* _The input_
==*==
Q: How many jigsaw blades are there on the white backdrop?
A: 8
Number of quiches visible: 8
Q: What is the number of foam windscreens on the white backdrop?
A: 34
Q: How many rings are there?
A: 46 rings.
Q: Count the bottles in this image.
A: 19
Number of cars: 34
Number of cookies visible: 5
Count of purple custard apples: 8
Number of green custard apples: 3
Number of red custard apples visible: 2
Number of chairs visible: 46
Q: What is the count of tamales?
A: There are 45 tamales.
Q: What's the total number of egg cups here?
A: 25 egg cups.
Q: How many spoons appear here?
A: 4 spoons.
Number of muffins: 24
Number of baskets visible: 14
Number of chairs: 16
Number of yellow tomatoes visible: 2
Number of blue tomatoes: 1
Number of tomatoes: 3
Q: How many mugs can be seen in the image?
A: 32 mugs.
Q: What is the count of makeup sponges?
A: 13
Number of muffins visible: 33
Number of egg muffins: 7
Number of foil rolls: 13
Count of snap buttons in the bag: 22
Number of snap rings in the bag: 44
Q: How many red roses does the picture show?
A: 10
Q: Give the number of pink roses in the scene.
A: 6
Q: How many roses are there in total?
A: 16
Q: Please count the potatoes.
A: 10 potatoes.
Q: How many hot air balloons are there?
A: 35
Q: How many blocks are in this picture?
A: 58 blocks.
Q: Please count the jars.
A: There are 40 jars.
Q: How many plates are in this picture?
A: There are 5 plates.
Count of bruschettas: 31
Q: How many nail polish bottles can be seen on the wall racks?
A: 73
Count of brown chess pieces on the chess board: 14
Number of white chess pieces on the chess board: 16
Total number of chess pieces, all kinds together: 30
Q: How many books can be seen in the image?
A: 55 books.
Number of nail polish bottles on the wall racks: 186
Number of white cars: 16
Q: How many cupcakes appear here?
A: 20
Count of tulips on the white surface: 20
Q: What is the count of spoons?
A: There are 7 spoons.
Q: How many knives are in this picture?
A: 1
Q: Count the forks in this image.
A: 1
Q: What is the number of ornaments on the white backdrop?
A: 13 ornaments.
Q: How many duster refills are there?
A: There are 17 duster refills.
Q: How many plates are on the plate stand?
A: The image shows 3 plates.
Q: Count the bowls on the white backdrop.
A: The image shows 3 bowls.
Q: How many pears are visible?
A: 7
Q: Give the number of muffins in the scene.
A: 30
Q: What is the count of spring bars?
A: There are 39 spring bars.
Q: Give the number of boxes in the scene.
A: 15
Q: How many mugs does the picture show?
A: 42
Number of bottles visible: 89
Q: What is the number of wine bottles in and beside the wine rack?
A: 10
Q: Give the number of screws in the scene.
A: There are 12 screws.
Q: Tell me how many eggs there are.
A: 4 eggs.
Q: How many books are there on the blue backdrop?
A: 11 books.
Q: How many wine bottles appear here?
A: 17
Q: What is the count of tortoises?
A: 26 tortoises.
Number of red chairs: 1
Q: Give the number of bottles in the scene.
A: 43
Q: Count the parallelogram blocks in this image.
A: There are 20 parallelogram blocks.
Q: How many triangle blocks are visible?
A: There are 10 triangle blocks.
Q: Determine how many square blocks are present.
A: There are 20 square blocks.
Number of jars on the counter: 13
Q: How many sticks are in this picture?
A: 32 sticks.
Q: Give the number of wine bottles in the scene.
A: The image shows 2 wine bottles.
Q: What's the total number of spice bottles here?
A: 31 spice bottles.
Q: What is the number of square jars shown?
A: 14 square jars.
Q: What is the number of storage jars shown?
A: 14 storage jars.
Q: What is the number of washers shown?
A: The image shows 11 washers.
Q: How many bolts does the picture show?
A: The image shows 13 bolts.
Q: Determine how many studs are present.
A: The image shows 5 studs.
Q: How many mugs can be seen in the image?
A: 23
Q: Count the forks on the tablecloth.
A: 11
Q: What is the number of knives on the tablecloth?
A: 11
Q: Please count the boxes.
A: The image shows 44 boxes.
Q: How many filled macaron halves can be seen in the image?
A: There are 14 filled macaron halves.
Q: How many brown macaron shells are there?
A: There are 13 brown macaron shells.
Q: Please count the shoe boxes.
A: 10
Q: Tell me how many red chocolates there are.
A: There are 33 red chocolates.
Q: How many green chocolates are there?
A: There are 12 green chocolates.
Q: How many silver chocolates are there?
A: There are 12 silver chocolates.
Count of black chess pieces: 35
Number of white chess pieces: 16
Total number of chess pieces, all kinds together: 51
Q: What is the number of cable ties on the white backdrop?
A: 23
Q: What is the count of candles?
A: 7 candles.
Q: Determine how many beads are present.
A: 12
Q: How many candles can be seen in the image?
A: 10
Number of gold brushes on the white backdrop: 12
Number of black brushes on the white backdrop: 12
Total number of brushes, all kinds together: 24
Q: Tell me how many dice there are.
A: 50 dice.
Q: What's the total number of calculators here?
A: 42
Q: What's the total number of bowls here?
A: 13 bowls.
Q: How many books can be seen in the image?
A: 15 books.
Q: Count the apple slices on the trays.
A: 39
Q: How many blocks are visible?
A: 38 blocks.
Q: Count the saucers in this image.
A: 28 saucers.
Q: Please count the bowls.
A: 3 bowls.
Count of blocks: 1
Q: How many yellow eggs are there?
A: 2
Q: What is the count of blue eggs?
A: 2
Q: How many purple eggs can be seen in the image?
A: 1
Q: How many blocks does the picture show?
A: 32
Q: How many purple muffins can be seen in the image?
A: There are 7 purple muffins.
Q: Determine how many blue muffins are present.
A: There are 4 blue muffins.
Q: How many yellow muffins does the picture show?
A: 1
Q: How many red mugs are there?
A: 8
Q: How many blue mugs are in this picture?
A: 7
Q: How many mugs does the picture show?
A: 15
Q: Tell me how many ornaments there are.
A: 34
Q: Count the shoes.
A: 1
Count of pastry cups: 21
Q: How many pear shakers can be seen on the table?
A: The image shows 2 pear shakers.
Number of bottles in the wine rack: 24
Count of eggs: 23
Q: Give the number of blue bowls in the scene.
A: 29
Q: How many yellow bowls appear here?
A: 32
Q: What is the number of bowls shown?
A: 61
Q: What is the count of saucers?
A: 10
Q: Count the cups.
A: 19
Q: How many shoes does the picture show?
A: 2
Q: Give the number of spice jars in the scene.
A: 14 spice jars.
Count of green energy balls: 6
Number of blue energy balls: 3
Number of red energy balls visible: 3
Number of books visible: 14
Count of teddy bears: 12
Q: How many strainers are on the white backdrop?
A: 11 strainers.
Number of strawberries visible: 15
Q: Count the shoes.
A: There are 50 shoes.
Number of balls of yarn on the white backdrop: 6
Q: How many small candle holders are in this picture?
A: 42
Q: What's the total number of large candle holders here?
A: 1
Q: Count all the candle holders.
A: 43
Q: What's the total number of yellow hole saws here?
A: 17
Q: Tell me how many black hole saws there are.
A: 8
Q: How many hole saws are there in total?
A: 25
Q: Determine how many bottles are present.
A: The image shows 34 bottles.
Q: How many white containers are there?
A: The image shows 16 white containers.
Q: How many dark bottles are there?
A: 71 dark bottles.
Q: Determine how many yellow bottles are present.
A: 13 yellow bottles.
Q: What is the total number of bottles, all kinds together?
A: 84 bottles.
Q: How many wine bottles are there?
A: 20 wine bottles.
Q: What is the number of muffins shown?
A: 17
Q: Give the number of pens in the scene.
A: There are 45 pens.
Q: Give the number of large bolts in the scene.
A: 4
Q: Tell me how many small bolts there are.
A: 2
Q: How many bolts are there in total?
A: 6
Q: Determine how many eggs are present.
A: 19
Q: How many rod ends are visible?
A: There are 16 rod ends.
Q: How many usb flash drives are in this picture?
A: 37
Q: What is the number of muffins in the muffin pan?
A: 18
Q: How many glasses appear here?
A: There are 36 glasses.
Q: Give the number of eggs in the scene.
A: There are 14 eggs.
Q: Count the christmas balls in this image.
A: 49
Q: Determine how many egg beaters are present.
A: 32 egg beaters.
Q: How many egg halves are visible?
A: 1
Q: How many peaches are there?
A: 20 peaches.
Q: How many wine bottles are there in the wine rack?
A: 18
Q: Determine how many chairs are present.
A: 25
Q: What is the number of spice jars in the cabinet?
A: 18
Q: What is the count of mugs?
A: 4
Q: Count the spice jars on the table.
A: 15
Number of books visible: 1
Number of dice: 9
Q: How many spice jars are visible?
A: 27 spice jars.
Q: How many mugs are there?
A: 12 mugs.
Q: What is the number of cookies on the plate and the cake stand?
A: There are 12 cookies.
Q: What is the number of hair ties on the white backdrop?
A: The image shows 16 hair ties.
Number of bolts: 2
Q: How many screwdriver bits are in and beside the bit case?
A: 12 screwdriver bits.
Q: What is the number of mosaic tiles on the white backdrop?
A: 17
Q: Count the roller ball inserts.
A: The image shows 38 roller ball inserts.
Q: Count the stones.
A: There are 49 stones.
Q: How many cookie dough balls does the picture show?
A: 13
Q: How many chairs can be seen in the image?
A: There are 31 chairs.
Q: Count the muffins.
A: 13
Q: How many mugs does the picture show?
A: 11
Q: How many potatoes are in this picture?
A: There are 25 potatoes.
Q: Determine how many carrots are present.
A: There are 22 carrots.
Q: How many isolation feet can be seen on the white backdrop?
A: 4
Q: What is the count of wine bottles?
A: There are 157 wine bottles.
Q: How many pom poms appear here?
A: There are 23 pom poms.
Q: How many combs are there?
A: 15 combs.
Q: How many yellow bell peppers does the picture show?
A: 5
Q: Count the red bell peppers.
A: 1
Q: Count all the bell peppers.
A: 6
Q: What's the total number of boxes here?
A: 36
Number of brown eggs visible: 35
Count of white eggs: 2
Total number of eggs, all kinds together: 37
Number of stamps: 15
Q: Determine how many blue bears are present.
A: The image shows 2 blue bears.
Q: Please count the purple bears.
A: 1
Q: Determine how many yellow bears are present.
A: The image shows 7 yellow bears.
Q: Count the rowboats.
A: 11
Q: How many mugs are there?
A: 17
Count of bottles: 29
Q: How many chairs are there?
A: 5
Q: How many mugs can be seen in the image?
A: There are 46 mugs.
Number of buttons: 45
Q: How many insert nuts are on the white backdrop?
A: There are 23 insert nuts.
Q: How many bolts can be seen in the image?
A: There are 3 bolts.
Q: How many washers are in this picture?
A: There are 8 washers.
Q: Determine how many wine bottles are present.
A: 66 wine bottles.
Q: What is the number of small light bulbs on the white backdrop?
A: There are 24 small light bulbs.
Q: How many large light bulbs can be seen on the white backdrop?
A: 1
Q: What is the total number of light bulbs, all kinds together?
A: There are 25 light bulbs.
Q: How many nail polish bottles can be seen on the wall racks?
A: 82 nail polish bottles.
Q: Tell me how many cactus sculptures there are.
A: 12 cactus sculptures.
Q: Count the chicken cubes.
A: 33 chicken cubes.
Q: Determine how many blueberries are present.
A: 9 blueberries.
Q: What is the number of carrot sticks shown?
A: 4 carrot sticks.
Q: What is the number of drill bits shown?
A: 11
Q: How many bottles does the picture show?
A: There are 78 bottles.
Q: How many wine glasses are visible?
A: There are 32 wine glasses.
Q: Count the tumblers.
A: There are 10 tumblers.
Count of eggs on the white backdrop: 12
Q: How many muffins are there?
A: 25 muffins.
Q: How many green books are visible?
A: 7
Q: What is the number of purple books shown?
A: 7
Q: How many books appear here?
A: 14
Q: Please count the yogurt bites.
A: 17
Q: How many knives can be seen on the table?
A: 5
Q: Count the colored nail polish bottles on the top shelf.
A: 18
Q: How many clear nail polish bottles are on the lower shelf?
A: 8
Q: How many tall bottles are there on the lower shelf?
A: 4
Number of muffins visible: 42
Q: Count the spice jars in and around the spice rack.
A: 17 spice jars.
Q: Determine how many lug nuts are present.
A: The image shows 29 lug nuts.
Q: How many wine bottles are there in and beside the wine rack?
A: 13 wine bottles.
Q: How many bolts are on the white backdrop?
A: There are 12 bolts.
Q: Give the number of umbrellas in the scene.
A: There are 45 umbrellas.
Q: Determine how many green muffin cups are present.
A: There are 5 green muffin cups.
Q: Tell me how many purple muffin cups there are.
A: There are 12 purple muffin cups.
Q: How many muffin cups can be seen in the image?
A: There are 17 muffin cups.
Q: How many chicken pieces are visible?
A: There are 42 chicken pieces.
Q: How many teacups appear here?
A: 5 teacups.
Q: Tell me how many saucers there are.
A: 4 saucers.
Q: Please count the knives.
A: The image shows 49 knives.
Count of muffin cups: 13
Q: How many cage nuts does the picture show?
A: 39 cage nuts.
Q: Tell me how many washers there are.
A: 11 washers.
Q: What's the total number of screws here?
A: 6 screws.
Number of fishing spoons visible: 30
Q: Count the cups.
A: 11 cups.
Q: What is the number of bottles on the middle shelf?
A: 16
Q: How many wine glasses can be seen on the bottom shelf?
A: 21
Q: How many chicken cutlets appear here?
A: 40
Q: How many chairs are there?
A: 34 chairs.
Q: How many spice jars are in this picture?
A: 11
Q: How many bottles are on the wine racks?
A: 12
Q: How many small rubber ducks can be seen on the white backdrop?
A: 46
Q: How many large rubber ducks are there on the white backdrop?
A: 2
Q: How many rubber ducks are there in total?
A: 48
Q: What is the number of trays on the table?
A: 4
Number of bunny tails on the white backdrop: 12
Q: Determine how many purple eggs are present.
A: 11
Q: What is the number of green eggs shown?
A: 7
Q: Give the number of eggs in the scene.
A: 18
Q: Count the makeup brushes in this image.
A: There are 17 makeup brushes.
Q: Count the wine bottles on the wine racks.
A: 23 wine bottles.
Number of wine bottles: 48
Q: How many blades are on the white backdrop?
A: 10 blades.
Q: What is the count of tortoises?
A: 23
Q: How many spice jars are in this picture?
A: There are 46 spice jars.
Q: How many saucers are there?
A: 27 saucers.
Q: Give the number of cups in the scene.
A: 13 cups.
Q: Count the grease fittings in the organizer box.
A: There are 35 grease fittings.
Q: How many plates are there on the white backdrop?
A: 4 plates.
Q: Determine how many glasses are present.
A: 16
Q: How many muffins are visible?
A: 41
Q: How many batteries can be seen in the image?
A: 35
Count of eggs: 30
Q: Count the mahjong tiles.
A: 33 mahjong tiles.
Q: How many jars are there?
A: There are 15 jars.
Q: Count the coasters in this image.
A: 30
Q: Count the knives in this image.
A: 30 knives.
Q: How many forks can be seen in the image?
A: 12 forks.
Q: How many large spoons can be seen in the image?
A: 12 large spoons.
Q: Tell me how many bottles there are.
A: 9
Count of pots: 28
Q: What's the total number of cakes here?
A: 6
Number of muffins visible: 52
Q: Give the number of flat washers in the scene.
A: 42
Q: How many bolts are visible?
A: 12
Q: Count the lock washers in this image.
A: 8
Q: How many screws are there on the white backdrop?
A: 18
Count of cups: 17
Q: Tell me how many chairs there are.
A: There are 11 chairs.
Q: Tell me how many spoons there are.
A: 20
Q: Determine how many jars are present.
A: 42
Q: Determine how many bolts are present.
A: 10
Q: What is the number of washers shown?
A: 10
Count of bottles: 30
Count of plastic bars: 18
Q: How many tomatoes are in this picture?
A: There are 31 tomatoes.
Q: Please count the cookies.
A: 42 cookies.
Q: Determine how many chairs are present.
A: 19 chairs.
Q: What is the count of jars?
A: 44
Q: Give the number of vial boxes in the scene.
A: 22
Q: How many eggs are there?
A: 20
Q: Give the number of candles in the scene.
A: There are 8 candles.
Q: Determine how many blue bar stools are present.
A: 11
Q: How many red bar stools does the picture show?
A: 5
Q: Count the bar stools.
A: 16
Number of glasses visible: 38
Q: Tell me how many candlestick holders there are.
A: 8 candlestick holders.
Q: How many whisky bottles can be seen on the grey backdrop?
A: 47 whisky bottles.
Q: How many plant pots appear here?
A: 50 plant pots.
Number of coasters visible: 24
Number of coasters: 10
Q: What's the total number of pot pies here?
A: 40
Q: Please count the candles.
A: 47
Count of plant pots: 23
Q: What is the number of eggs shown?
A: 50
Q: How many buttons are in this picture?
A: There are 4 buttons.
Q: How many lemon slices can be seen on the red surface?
==*==
* _Task goal_
Please rewrite the items starting with the line with "Q: How many rings are there?" and going on through the line with "Number of chairs visible: 46", replacing "custard apples" with "plums" and leaving everything else unchanged. Return only those lines.

* _Output for this exercise_
Q: How many rings are there?
A: 46 rings.
Q: Count the bottles in this image.
A: 19
Number of cars: 34
Number of cookies visible: 5
Count of purple plums: 8
Number of green plums: 3
Number of red plums visible: 2
Number of chairs visible: 46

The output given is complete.